Brother Malachi put his elbows on the table; he buried his face in his hands.

“A fake—a fraud. Who would have thought it? Me, of all people, taken in by a fraudulent bunch of paper. Still, it has a kind of justice in it. God must have willed it.”

“Why do you say that?” asked Abraham, who had rarely seen any of them take the news this calmly. So many of them became dangerous at this point.

“Because of my business—hm—my former business, I mean, before I became a wool merchant, that is.”

“And what was that?”

“I sold indulgences,” said Brother Malachi, and then he looked at the beautiful book and began to laugh. Abraham’s eyes glittered with the irony of it, and he began to laugh too.

Malachi laughed even harder, until the tears stood in his eyes and his breath came in sobs. It felt almost like crying, but of course it was much better than weeping. And as Malachi laughed, Abraham laughed harder too. Life had not been all that easy for him in Avignon either.

“Thank you,” said Brother Malachi as he wiped his eyes.

“Thank you,” said Abraham the tailor, doing the same. “Do you want the transliteration now?”
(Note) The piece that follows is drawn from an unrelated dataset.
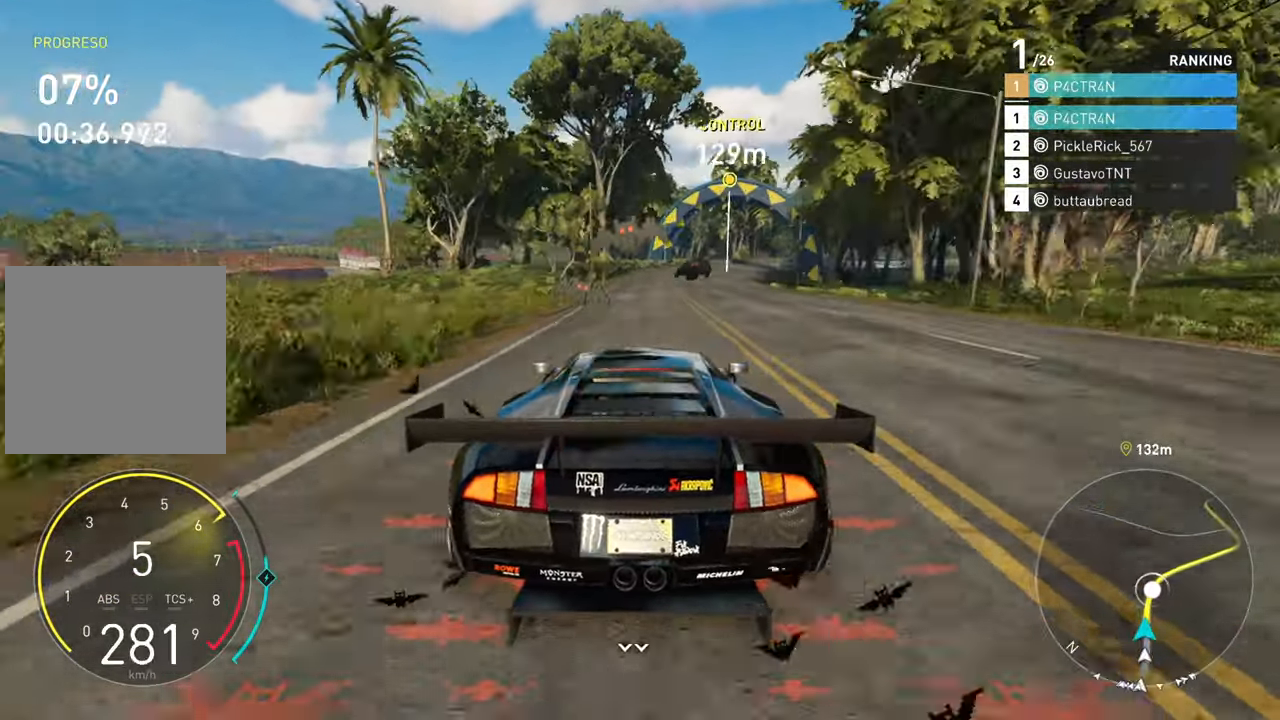
{"buttons": ["R2"], "left_stick": "right", "right_stick": "center", "events": [[284, "left_stick", "center"], [400, "left_stick", "right"]]}
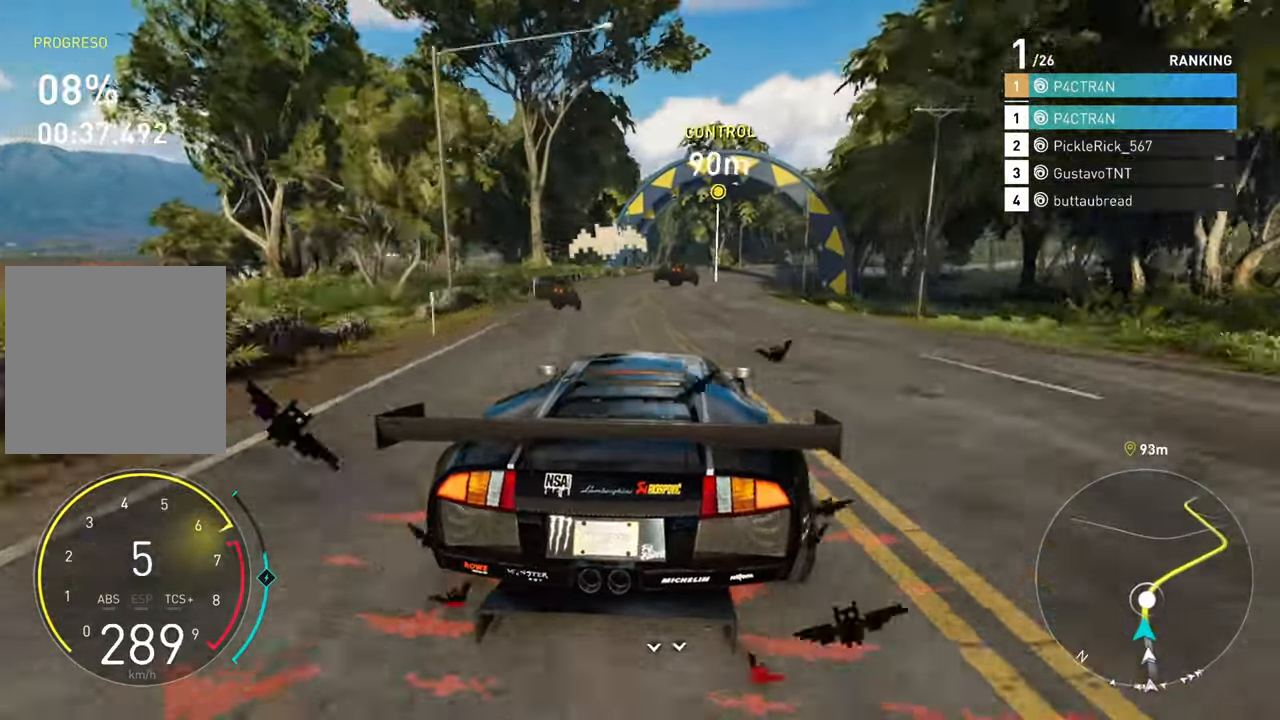
{"buttons": ["R2"], "left_stick": "right", "right_stick": "center", "events": []}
“Can I come back tomorrow? I need to walk about and think a bit,” said Brother Malachi.

“Of course,” said Abraham. But the false wool merchant had already tucked the volume into his bosom and left with his head bowed down.

“Too bad,” said Abraham the Jew. “There must be hundreds of those things floating about the world, and somehow they all end up here.”

THE PSEUDO WOOL MERCHANT, hands behind his back and head sunk low, wandered for a considerable time until he emerged from the maze of narrow alleys into the tiny, cobblestoned square before the massive Gothic portals of the church of St. Pierre. There in the jostling crowd emerging from the dark interior of the church, he saw a comfortable looking older woman in pilgrim’s garb, escorted by a bored looking little boy. Even from the back, the figure was familiar.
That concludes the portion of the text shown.